I need to decide on a way of quantitatively evaluating the “clean-ness” of a dotplot before I can look at the RNAfold’s plots as indicators of folding accuracy.
The data are basically a list of coordinates (the plot position of each interacting pair of bases) and a probability (how dark the square is on the plot). I was thinking about adding up all of the probabilities for undesired pairings and dividing by sequence length.
Is this approach valid and/or going to give me useful information? Anyone have other ideas? It’s the simplest I could think of, but I’m concerned that it treats a large number of lower-probability interactions the same as a smaller number of higher-probability interactions.
If anyone from the EteRNA team reads this … how do EteRNA strategies evaluate dotplot data? Ideally, I’d score dotplot data in the same way instead of trying to reinvent the wheel.

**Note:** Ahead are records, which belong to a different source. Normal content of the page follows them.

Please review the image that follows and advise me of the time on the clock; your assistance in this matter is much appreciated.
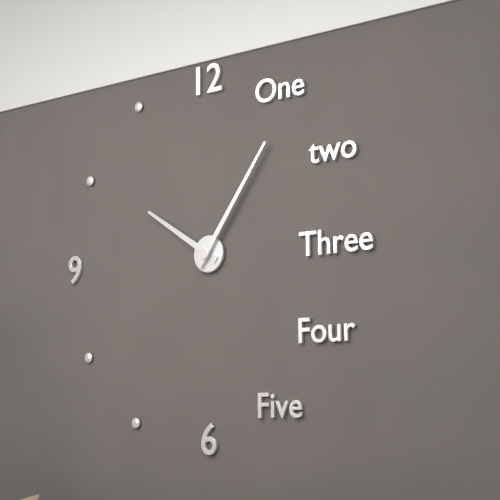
10:06
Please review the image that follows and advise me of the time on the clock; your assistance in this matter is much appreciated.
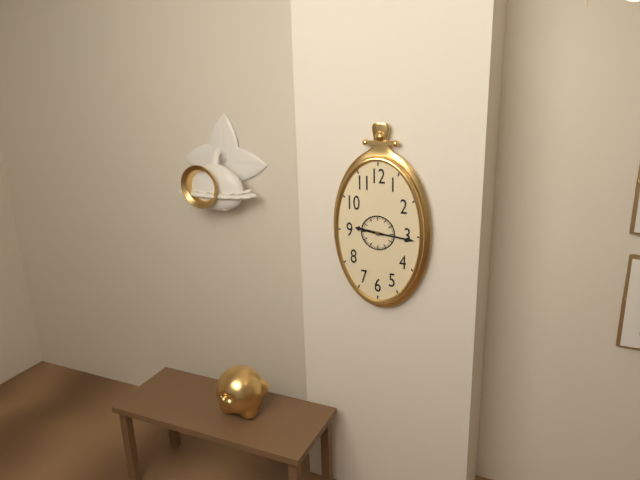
9:16
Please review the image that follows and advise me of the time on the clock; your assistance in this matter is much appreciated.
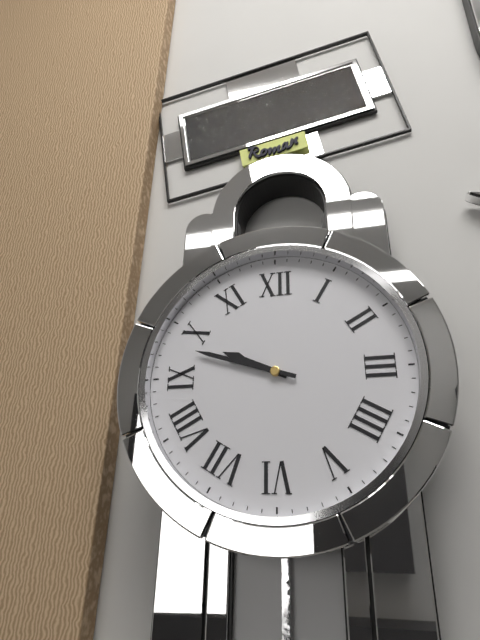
9:48
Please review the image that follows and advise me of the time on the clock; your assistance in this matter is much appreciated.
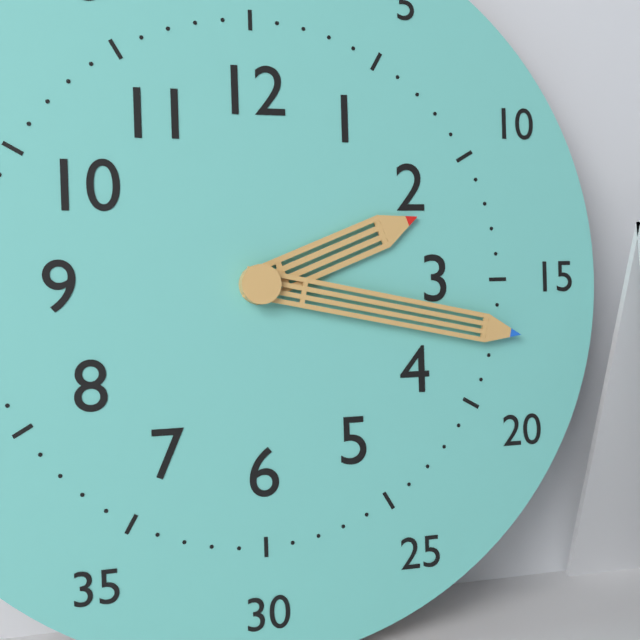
2:17
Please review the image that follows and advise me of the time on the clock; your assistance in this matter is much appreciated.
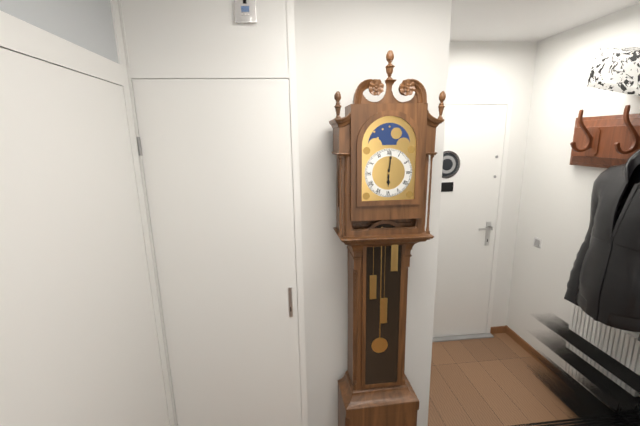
6:01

I’m interested in knowing how the EteRNA team implemented Penguinan’s and xmbrst’s strategies. Specifically, how they took dot plot data and turned it into a score for the sequence.
I didn’t realize Penguian’s strategy got that low of an ordering score, though. I wonder if it really did treat all “dark” squares on the dot plot the same. I don’t think you’d want to treat an undesired pair with a 50% chance of forming the same as an undesired pair with a 0.5% chance of forming.
Ok, as I understand it, the dotplots are diagonally divided between the ideal probability for the shape tested (bottom left) and the calculated probability for the shape in question (top right), and the probability in question is that the 2 bases defined by the intersection dot are interacting.
So, to get the maximum information from the dotplot, you might want to look at the differences between the equivalent dots on the 2 sides of the plot. The sum of the absolute values of the differences between all the equivalent dots would be something like the total error probability. You would need both the white and dark areas, because there is for any given base a probability that it will pair with an incorrect base or won’t pair when you want it to, or will pair when you don’t want it to, and this would cover all the bases (heh,heh, sorry).
You’d probably want to get into the algorithm before the place where it bins the probability values to make the grayscale plot.
I am undecided whether it’s a good idea to add a factor to take into account the size of the molecule (dividing by number of bases). On one hand, it seems like just having more molecules would tend to increase entropy, and increase probability of unwanted interactions. On the other hand, it seems a lot easier to stabilize a long stack or loop than a short one. For this it might be interesting to see if it made a difference if you counted total bases, intended interacting bases, and intended non-interacting bases, or different weights of all three.
I think that all these strategies for using a single piece of information like the dotplot are going to be less than totally successful, because if it was that easy, it would already have been done. Since melting temp info is also included in the basic package, maybe there could be a factor added to the strategy to account for this, as well as possibly a free energy factor. The problem with adding in factors is that I suspect few of these factors are independent variables, so things will get complex quickly.
What you describe in your second paragraph is basically what I was planning to do, with the additional step of dividing by sequence length. The lower left half of the plot shows the desired pairings, the upper right shows everything. The difference is “undesired” pairings.
The reason I wanted to factor in sequence length was that I was concerned that small, unstable molecules could score the same as longer, more stable molecules. Maybe not a problem in lab, though, where all designs are about the same size.